Dead End (1937) ****


Audiences coming to this film expecting another typical Bogart gangster movie may be disappointed to discover that it is in fact a social drama that just happens to have a Bogart gangster as one of the characters, and a secondary one at that.
But they shouldn’t, because it’s an always engrossing, sometimes moving and unusually serious piece of work, with an overt social conscience rare for a Hollywood movie of its time.

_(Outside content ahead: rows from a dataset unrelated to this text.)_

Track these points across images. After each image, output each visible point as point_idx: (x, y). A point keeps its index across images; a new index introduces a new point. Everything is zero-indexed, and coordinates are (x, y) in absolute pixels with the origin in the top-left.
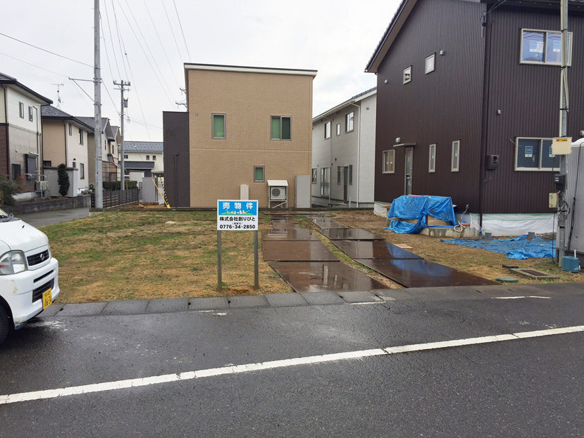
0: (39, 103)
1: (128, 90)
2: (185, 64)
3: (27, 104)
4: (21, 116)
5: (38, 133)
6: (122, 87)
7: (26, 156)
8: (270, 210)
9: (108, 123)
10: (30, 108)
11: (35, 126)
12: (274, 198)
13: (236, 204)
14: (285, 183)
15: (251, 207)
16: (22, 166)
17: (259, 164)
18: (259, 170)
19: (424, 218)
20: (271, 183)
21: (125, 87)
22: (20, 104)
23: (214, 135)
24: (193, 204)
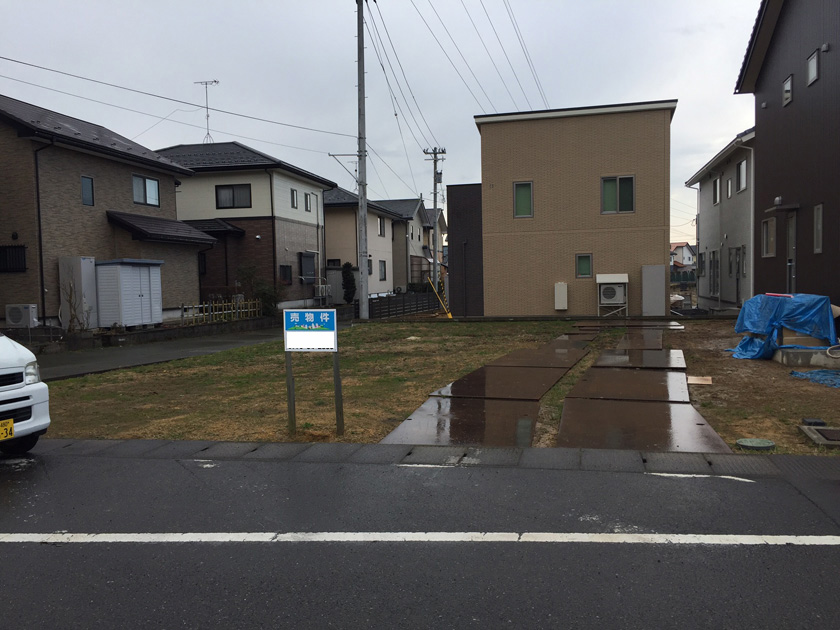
0: (321, 188)
1: (443, 159)
2: (475, 117)
3: (301, 190)
4: (293, 206)
5: (318, 226)
6: (435, 157)
7: (300, 255)
8: (600, 319)
9: (422, 205)
10: (306, 195)
11: (315, 216)
12: (605, 301)
13: (307, 315)
14: (623, 278)
15: (327, 319)
16: (295, 268)
17: (585, 252)
18: (584, 259)
19: (775, 333)
20: (601, 278)
21: (439, 156)
22: (292, 191)
23: (516, 212)
24: (488, 312)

Adapted from a hugely successful play by Sidney Kingsley, Dead End is striking in its effort to convey, more vividly than any film made since the introduction of the Hays censorship code, a realistic portrayal of New York slum life, a world of poverty, causal violence, prostitution and squalor, cleverly staged on stylised but brilliantly designed and photographed sets.
It also addresses class tensions in an unusually frank manner, with Sylvia Sidney’s Drina striking for better working conditions, and Joel McCrea’s Dave, the former slum boy who trained as an architect and wants to build a new future away from the ghetto, torn between his feelings for Drina and his infatuation with Kay (Wendy Barrie) one of New York’s upper set, whose town house overlooks the tenements. (Ironically, in real life it was Barrie who thought it cute to hang out with thugs.)
Into this carefully delineated world comes Bogart’s ‘Baby Face’ Martin, a notorious gangster on the run, returning home to flaunt his new affluence and catch up with his mother and old girlfriend Francey.
These scenes are among the most powerful in the film, and feature some of Bogart’s best ever acting work, as he is first tearfully rejected by his mother (Marjorie Main), now old, dejected and repulsed by the man he has become, and then horrified to discover that Francey (a stunning cameo from Claire Trevor) has become a tired and wasted prostitute.

The film is also important for introducing the Dead End Kids, an ensemble of naturalistic teenage actors who would go on to take supporting roles in several Warner Brothers crime films (notably Angels With Dirty Faces) and ultimately, in variously renamed and arranged conglomerations, in a series of increasingly comic second-feature vehicles of their own. Here, as the street gang exactly like the one in which both Dave and Baby Face started out, they represent the perpetuation of the crime and violence that the slums breed, a visual symbol of hopelessness and despair, for all their amusing banter and seeming lust for life.